Be flexible and kind
Teaching students during this pandemic requires flexibility and kindness. Start by trusting students. The pandemic affects everyone differently and often in unexpected ways. If students choose to tell you they are struggling, don’t ask for verification–just trust them. Trust also requires that we be honest with them about our experience during the pandemic.
Students learn more and persist longer when they feel valued by the institution, recognize that the curriculum has value, and find belonging within the institution. Now more than ever, it is imperative that students not be treated as aggregate numbers but that they experience the personal touch.
Finally, student satisfaction is higher when students have the ability to demonstrate agency. While it is not possible to give students unlimited choice in any class, let alone classes offered during the pandemic, it is important to give students real choice in their work. One strategy for increasing agency would be to allow students to relate their experience of the pandemic to the material being covered in class. It also would be worth considering offering alternatives for major assignments in different modalities. Giving students the choice between writing a reflection and recording an audio blog or vlog is one easy example. Allowing students some choice in the way they are assessed allows them to select options that appeal to them and therefore increases their satisfaction and quality of work.
Provide flexible two-way communication
People need people. The isolation we are all dealing with doesn’t magically disappear for online students who are used to learning in an online environment. Communication and connection to peers, faculty, advisors and support services must not only be encouraged but must be made readily available often. These services and supports and general availability must be shared frequently to students so that they can connect in a way that meets their needs. What students need one day may be drastically different than what they need the next.
Communication with online students cannot be only one way. We cannot simply send information out; we must take it in as well. We must also listen and make ourselves available to do so.
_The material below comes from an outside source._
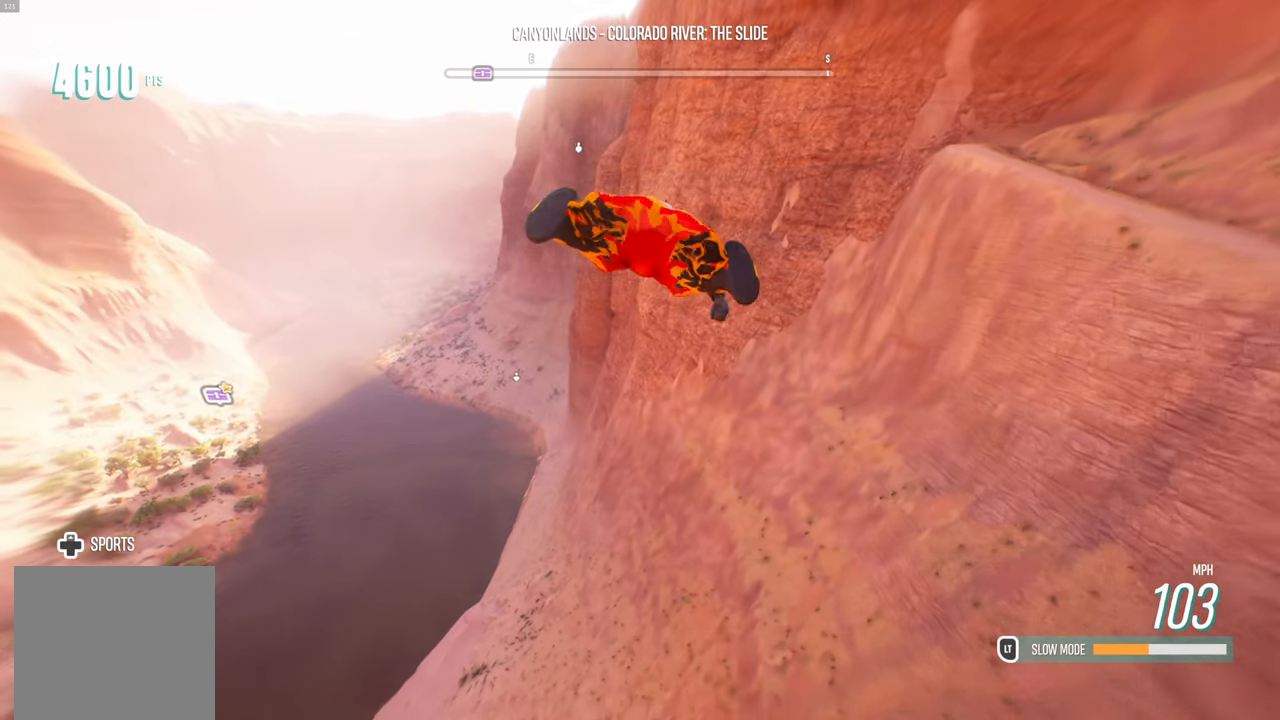
{"buttons": ["R2"], "left_stick": "down", "right_stick": "center", "events": []}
Because we are online and largely asynchronous, we must listen between the lines to those things that may not readily be shared. We must, as Peter Drucker once said, “…hear what isn’t said.” Students may stop participating, work quality may falter, assignments may be late and comments in discussion forums may raise red flags. These are all signs we must look for to support students who need us in order to persevere.
Online learning isn’t one size-fits-all. Just because online learning was built to be mostly, if not all, asynchronous, doesn’t mean that it is the “size” that fits best right now. Online institutions should consider adding synchronous opportunities for students to connect with people in real-time. These can be small sessions with faculty or webinars with classmates, but opportunities for connection and communication are key.
Finally, online institutions should embrace user experience practices and simply ask students what they need. While some may choose not to share, others will provide insight that can help meet students where they are…wherever that may be.
Traditional campuses have had to redefine themselves and restructure student learning as a result of the COVID-19 pandemic. Online institutions are not immune to this pandemic or to the institutional reimagination that it requires. Online learning can no longer mean “distant” education. This is a time when people need to be more connected than ever, so institutions and programs must engage with students more meaningfully, get to know them and find ways to support their learning.